*PASSAGE*.
Wednesday, December 10, 2025

Like the seed that grows in darkness - JOY. 14th Dec 2025 Advent 3A

2025  12  14  Advent 3 A

Isaiah 35:1-10   SONG OF MARY   -Luke 1:46b-55   James 5:7-10   Matthew 11:2-11

How is everyone going?  At this busy time we can tend to have nerves on edge and have people get on those nerves… so, we are asked today, have we been doing any grumbling against one another?  😊

 

 It is pretty hard, to not have any grumbling, especially when we are working together to get things done and it is common for families to annoy each other at Christmas time.  So, perhaps it is timely that we have this little warning from the Letter of James.  But James is actually giving us a tool to help with that grumbling and it is about keeping things in a proper perspective, and that perspective is about understanding that Jesus is coming.

 

This season is a joyful one for so many.  I have a friend who does a Christmas count down each year and probably the first one will be the day after Christmas… perhaps another in June.  Today is a day of Joy!  We light the candle of Joy, and we wait for Christmas.  The word Christmas means – Christ and Mass, which is the service of celebration of Christ.  We approach this in joyful expectation.  However, you might have noticed that this season of Advent bares the colour, purple, just as in Lent, which we think of as a solemn time.

*GIVEN EXERCISE 1*. Summarize the sermon in two sentences.
The sermon and the records bear no relation to each other.

*EXERCISE INPUT*.
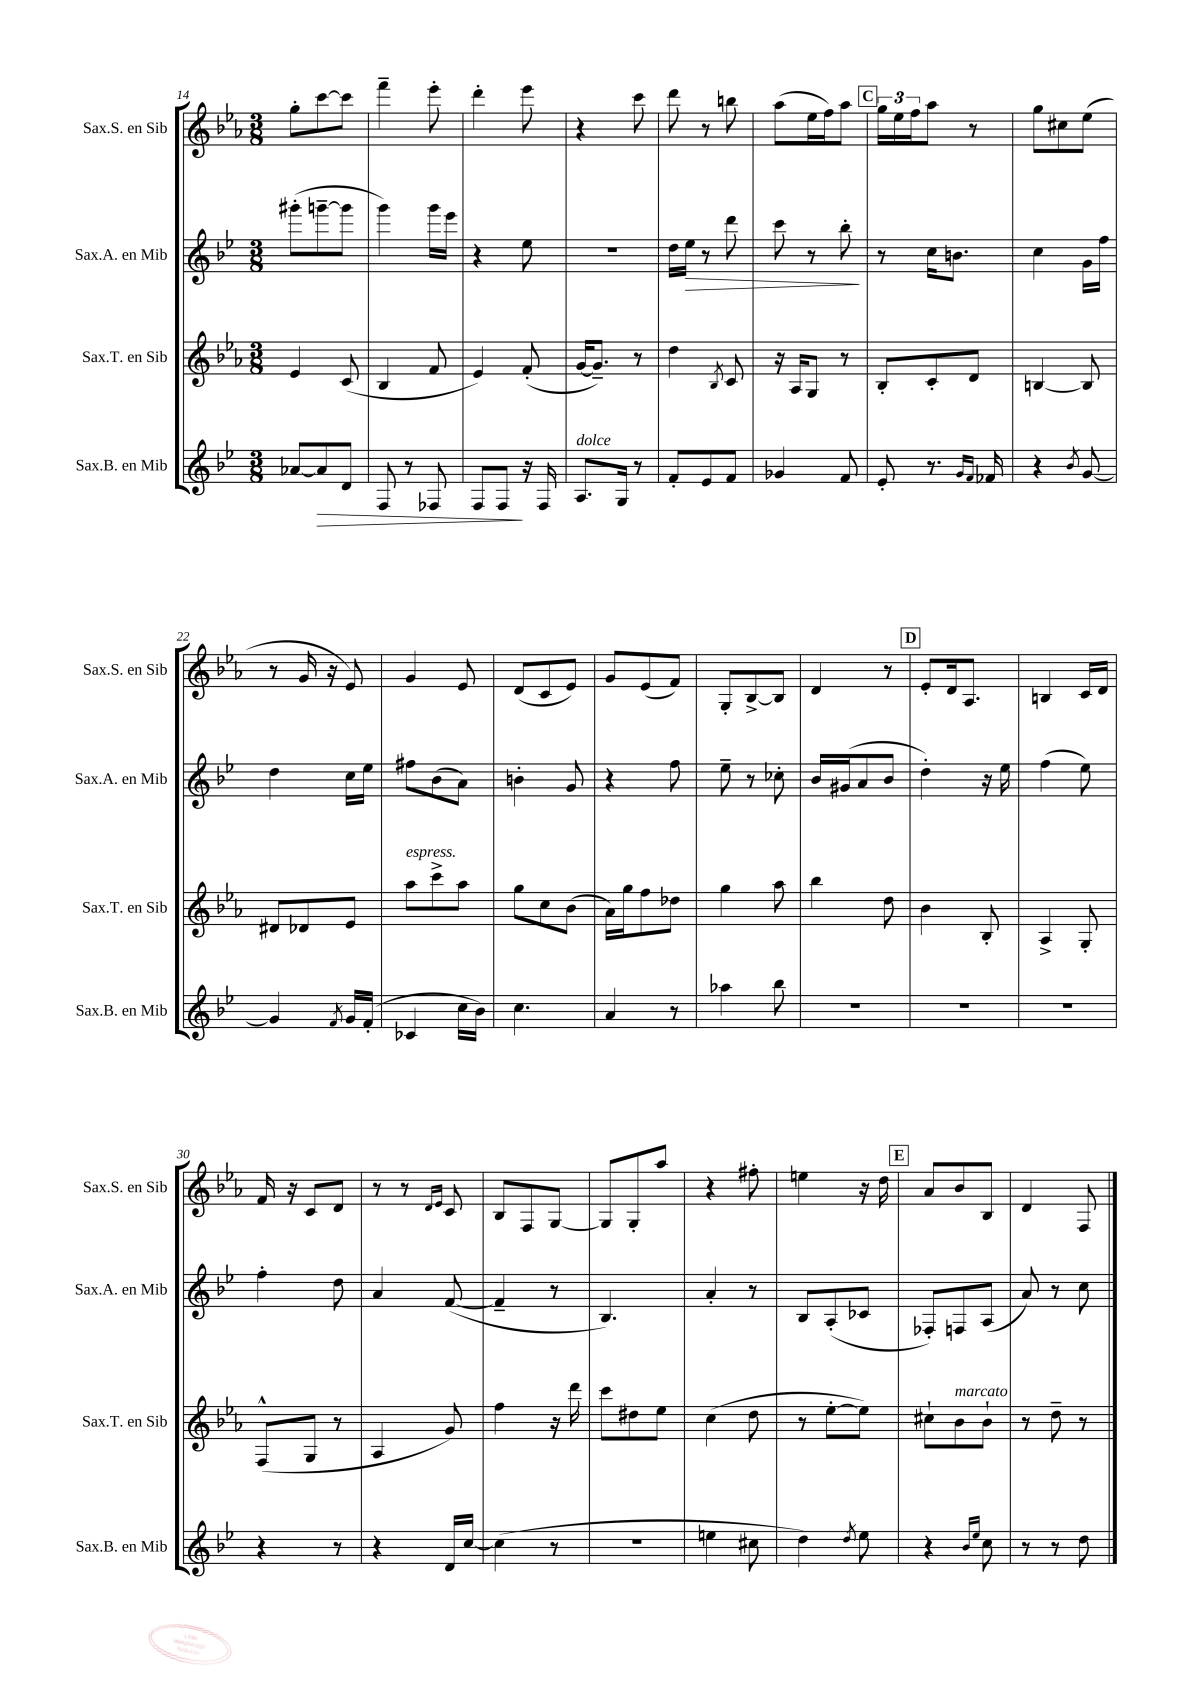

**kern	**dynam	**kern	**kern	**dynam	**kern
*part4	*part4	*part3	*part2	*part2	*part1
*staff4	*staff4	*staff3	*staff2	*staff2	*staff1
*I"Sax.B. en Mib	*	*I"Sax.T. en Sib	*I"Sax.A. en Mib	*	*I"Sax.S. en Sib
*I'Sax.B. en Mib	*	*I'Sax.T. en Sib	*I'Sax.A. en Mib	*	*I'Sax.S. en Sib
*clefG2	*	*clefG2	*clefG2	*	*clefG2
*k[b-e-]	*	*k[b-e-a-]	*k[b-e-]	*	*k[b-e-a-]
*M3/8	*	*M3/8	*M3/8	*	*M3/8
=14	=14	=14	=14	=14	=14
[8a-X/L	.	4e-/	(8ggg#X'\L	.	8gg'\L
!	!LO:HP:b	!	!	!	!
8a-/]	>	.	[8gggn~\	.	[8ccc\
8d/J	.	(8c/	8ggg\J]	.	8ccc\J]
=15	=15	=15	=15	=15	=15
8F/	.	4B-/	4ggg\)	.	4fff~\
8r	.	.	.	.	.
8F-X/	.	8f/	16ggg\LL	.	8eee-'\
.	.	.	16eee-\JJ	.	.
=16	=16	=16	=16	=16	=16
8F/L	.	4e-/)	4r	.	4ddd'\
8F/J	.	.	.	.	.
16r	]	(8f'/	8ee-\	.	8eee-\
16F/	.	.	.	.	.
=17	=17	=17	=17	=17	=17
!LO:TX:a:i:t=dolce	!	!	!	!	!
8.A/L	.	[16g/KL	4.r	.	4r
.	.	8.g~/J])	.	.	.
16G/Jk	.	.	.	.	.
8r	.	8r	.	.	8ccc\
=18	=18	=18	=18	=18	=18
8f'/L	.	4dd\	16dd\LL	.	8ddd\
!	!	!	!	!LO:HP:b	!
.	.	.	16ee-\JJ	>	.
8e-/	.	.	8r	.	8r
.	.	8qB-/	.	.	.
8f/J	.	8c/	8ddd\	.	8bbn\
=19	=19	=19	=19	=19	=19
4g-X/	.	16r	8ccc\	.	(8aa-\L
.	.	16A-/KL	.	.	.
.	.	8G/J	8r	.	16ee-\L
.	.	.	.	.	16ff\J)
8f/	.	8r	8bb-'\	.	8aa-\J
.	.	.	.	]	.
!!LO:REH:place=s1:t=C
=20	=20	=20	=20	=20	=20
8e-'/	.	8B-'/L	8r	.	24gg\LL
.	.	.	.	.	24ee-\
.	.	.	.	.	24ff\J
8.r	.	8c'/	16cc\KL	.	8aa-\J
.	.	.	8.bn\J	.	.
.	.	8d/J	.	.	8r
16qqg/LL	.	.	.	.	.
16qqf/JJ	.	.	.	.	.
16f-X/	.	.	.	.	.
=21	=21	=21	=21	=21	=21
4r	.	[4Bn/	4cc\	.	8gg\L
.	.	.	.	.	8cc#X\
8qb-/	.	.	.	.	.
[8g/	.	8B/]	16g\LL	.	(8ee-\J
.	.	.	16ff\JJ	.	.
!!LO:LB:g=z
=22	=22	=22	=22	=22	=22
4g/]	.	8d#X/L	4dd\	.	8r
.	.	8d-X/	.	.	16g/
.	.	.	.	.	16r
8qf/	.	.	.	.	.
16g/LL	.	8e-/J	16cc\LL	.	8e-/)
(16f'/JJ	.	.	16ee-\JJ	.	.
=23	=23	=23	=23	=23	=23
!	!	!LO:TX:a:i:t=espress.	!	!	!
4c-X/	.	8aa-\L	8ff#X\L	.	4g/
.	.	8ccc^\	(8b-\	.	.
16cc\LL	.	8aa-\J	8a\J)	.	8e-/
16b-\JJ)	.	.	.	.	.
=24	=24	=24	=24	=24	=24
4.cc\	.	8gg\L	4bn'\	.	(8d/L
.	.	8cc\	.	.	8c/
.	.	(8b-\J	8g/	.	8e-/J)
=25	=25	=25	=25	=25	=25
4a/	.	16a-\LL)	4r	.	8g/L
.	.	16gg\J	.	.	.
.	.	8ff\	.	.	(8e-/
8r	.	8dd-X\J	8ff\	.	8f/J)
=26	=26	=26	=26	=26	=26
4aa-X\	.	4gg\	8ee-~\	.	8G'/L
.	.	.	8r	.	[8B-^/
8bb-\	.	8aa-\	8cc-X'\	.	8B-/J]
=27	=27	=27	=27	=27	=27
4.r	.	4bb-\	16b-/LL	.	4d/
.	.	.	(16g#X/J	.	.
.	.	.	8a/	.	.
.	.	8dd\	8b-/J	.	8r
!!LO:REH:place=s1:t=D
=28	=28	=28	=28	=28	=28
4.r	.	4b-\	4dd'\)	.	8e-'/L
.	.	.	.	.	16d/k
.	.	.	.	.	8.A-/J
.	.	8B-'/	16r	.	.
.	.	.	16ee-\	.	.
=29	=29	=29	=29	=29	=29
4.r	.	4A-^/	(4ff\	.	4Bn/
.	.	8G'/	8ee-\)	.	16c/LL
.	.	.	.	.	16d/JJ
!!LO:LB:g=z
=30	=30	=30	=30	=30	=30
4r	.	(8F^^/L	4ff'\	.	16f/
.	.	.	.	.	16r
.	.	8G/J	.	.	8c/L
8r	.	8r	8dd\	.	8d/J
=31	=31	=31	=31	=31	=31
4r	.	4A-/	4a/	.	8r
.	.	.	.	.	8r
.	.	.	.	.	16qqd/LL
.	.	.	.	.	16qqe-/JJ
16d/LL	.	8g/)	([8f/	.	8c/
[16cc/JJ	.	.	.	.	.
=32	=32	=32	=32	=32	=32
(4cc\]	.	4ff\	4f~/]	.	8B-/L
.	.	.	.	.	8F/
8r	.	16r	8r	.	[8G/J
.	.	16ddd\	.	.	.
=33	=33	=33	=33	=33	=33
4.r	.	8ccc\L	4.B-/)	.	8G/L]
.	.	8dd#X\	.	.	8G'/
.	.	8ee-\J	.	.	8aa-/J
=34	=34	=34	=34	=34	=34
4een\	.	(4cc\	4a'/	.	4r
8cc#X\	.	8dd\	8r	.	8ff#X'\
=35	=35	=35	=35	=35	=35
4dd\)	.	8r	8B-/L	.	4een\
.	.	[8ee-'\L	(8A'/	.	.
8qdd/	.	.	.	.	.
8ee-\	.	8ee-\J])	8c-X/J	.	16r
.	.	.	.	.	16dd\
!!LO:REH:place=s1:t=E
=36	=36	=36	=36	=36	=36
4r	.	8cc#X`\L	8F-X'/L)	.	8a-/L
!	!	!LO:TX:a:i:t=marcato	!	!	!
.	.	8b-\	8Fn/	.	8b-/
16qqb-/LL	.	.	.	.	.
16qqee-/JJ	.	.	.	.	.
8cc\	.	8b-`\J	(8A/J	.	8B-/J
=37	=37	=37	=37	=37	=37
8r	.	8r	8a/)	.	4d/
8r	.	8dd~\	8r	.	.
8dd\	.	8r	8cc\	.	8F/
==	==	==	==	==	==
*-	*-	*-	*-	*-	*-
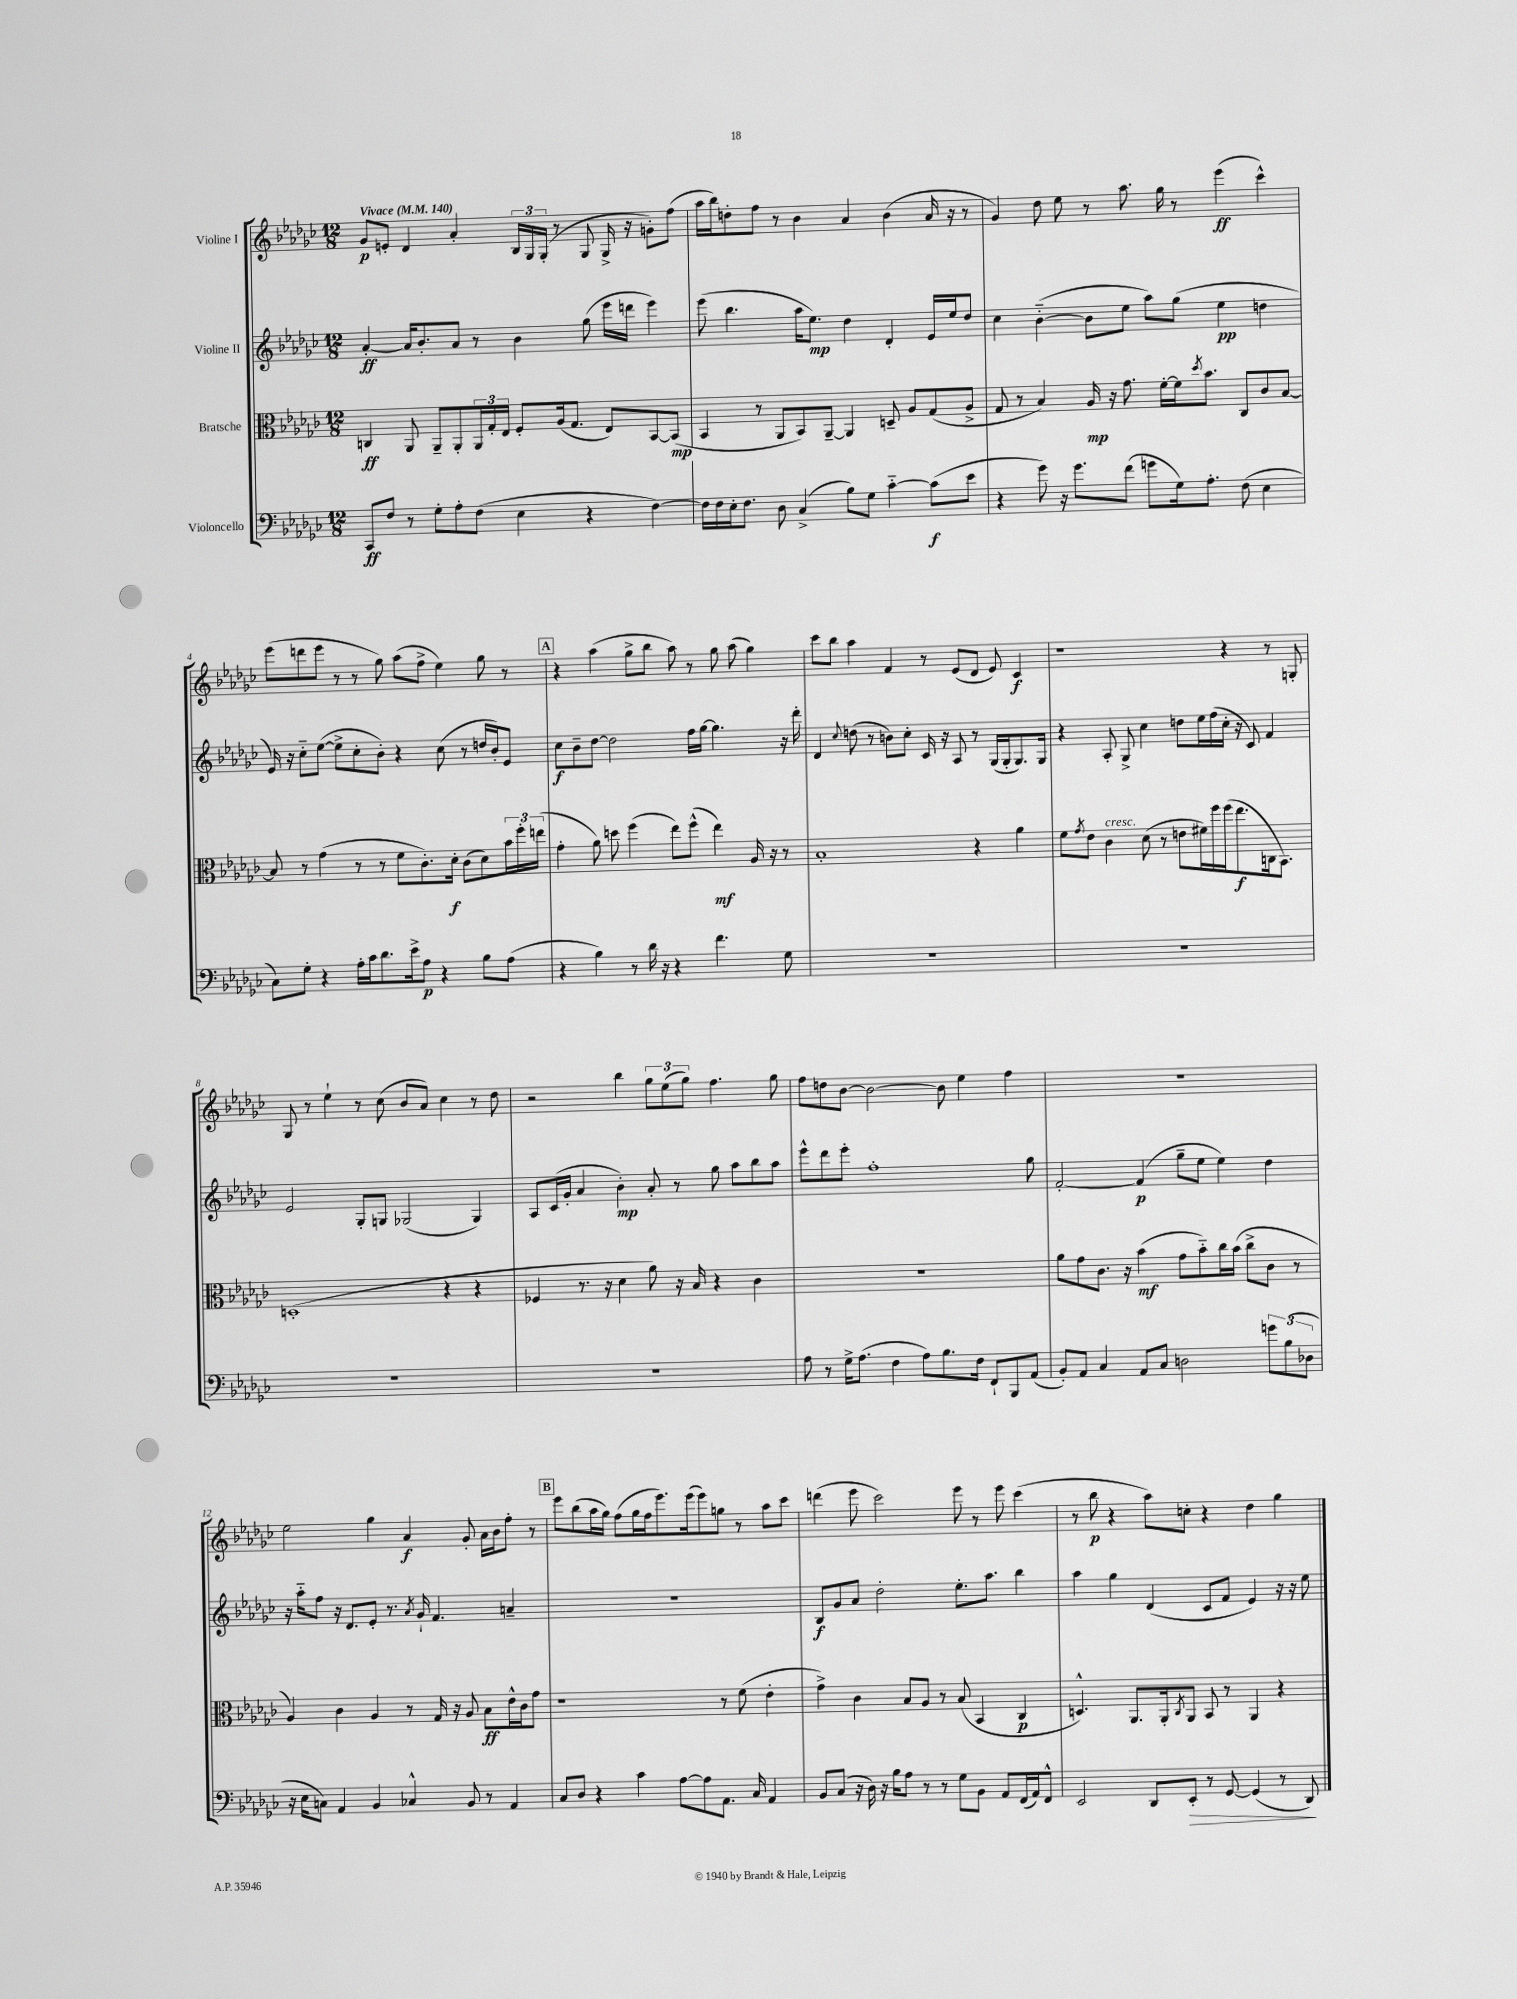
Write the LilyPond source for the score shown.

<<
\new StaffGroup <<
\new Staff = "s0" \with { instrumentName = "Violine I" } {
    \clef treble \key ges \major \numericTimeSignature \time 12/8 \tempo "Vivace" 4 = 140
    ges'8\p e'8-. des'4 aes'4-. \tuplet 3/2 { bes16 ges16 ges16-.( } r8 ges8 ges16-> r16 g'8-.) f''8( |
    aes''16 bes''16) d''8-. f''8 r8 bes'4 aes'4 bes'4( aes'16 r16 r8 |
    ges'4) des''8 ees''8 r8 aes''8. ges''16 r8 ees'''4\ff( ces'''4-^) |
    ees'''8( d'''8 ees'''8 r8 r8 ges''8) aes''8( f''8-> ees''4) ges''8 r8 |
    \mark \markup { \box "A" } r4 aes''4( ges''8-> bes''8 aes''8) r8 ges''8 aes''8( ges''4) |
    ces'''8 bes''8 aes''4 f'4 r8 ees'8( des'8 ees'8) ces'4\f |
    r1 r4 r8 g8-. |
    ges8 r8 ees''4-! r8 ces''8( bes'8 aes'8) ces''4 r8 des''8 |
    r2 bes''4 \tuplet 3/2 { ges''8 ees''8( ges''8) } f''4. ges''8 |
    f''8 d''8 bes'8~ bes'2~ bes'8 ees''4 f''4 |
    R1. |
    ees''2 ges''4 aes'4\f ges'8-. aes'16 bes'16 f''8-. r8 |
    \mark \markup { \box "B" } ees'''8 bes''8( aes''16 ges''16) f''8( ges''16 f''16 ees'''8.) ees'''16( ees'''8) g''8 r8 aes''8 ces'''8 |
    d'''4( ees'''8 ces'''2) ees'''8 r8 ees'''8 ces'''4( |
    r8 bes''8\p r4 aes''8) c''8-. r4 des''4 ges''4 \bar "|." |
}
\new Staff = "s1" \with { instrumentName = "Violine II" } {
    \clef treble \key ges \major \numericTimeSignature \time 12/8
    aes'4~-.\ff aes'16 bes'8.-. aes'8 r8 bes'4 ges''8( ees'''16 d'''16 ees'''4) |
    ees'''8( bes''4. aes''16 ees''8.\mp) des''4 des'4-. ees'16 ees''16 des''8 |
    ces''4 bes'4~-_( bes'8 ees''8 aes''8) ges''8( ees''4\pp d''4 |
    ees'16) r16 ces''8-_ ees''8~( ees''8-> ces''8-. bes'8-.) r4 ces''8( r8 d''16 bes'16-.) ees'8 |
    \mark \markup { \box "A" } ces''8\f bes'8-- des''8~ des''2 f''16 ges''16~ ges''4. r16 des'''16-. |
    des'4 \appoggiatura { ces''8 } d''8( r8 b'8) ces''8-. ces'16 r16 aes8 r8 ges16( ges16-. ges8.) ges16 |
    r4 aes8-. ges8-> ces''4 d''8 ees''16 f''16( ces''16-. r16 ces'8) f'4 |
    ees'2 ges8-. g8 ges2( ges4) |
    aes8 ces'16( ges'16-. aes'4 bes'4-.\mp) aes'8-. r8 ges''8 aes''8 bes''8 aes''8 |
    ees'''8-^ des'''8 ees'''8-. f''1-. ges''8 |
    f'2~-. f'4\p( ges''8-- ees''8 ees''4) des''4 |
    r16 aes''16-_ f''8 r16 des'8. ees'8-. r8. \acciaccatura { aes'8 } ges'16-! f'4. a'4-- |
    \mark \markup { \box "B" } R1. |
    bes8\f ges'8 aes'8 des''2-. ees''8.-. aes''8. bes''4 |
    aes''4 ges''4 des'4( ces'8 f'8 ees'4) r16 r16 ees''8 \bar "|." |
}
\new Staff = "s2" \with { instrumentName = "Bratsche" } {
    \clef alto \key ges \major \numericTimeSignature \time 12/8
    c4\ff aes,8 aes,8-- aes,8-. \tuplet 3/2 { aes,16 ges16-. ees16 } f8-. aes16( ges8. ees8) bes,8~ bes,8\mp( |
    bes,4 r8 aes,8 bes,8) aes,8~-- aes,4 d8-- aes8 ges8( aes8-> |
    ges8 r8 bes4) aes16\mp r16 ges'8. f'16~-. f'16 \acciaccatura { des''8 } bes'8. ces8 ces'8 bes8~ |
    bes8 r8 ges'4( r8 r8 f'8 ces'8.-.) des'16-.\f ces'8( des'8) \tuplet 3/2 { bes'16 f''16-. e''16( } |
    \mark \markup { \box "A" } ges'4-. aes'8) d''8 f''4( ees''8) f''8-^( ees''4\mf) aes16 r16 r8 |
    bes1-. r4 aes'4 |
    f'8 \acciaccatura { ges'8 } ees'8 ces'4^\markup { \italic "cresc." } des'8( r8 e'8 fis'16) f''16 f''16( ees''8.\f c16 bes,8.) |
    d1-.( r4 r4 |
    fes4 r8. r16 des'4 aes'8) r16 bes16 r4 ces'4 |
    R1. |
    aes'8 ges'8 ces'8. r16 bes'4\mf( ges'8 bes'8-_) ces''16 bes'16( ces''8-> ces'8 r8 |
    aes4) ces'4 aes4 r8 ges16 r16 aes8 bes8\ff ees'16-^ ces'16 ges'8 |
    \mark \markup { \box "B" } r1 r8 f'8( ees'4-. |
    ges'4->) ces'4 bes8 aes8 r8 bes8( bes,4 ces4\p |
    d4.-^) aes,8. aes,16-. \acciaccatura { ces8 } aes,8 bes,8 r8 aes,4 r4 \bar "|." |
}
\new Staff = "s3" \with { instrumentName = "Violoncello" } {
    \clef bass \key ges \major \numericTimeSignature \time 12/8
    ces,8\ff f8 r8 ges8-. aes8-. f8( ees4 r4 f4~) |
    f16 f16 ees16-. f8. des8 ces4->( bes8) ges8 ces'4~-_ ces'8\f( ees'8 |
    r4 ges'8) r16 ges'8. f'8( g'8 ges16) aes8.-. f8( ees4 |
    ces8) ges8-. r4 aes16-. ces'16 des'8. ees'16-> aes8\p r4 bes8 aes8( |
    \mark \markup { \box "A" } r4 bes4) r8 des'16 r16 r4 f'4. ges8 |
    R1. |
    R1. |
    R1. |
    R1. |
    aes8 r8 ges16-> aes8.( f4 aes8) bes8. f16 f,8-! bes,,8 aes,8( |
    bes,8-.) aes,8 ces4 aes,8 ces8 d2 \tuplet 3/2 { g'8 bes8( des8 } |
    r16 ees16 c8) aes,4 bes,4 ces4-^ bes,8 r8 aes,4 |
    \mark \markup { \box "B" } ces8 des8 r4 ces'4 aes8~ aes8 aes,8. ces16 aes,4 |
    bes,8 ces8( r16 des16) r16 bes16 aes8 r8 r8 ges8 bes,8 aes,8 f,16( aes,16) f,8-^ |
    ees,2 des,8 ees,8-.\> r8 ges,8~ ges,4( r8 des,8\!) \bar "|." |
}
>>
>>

*GIVEN EXERCISE 2*. State how many lines of the records contain the string "treble", treating uppercase and lowercase as distinct, and give only the number.

*RIGHT ANSWER 1*. Noting that grumbling is common during the busy Christmas season, the sermon presents the Letter of James as offering a tool against it: keeping things in proper perspective by understanding that Jesus is coming. It then calls the day one of Joy, explains that the word Christmas means Christ and Mass, and observes that Advent bears the color purple, as does Lent, which is thought of as a solemn time.

*RIGHT ANSWER 2*. 2